In parallelogram ABCD, the bisectors of angles B and C intersect side AD at points M and L, respectively.
In parallelogram ABCD, the bisectors of angles B and C intersect side AD at points M and L, respectively. BC = 30, and lines BM and CL intersect at point P so that CP: CL = 5: 3. Find the AD side.
Since ABCD is a parallelogram, then BC is parallel to AD, and the angle BCP = MLP as the corresponding angles at the intersection of parallel BC and AD secant CP.
Then the triangles BCP and MLP are similar in two angles.
Let CP = 5 * X cm, then CL = 3 * X, and PL = 5 * X – 3 * X = 2 * X.
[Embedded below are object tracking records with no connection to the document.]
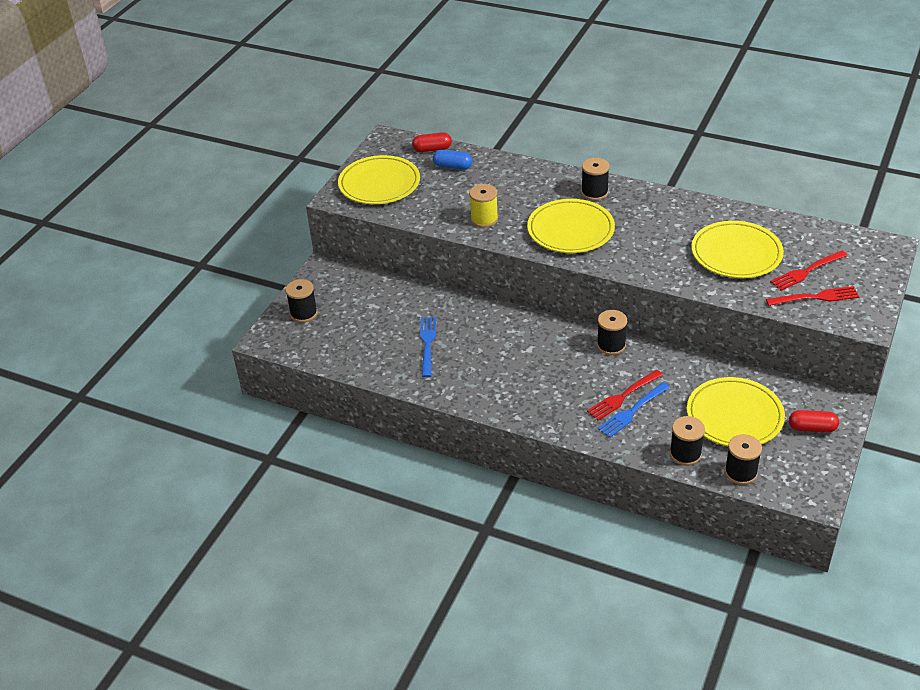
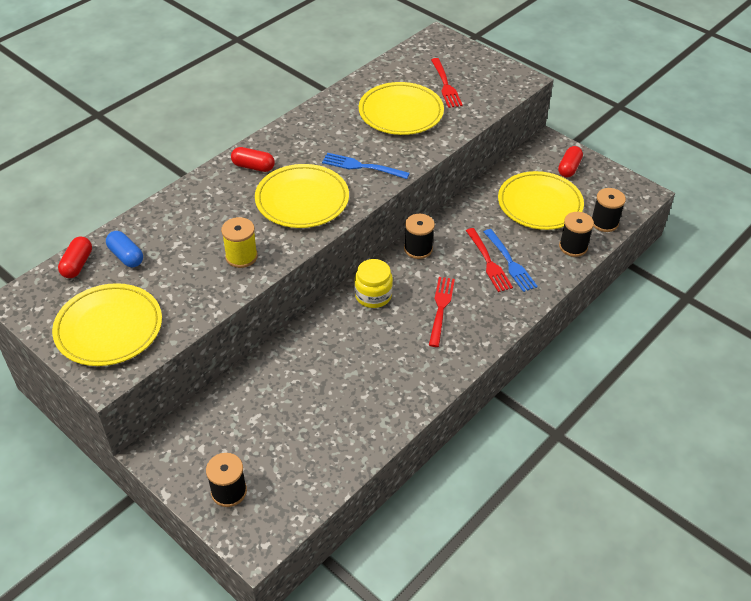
camera: 75 degrees left, 5 degrees up
blue fork [420,317,436,377] -> blue fork moved to [322,153,410,179]
blue capsule [433,150,473,170] -> blue capsule turned 75 degrees counterclockwise [106,231,143,268]
black spool [581,158,609,201] -> red capsule [231,147,275,172]
red fork [766,286,860,306] -> red fork moved to [429,277,455,347]
none -> yellow jar [354,259,393,308]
The coefficient of similarity of triangles is: K = 2 * X / 5 * X = 2/5.
Then ML / BC = 2/5.
ML = 2 * BC / 5 = 2 * 30/5 = 12 cm.
Since BP and CP are bisectors of the angles, they cut off the isosceles triangles ABM and CDL.
AB = CD = AM = DL.
Then AD = BC = 30 = 2 * AM + ML = 2 * AM + 12.
2 * AM = 30 – 12 = 18 cm.
AM = AB = 18/2 = 9 m.
Answer: The length of the AB side is 9 cm.